Transcribed page text:
##########

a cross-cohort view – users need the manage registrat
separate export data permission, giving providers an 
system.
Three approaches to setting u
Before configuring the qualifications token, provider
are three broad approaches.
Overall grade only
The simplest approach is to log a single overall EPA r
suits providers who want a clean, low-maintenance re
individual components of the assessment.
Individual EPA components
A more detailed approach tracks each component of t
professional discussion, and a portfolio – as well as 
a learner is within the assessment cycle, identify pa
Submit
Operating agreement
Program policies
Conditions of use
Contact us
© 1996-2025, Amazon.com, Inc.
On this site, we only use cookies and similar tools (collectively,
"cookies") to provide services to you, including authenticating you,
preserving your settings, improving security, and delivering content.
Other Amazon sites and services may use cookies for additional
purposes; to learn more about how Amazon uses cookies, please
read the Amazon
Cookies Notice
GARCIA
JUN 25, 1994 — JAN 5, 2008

##########

Exercise brief>
Extract every line of text from the records and reproduce each one verbatim, keeping the original order and line breaks.

Final answer>
a cross-cohort view – users need the manage registrat
separate export data permission, giving providers an 
system.
Three approaches to setting u
Before configuring the qualifications token, provider
are three broad approaches.
Overall grade only
The simplest approach is to log a single overall EPA r
suits providers who want a clean, low-maintenance re
individual components of the assessment.
Individual EPA components
A more detailed approach tracks each component of t
professional discussion, and a portfolio – as well as 
a learner is within the assessment cycle, identify pa
Submit
Operating agreement
Program policies
Conditions of use
Contact us
© 1996-2025, Amazon.com, Inc.
On this site, we only use cookies and similar tools (collectively,
"cookies") to provide services to you, including authenticating you,
preserving your settings, improving security, and delivering content.
Other Amazon sites and services may use cookies for additional
purposes; to learn more about how Amazon uses cookies, please
read the Amazon
Cookies Notice
GARCIA
JUN 25, 1994 — JAN 5, 2008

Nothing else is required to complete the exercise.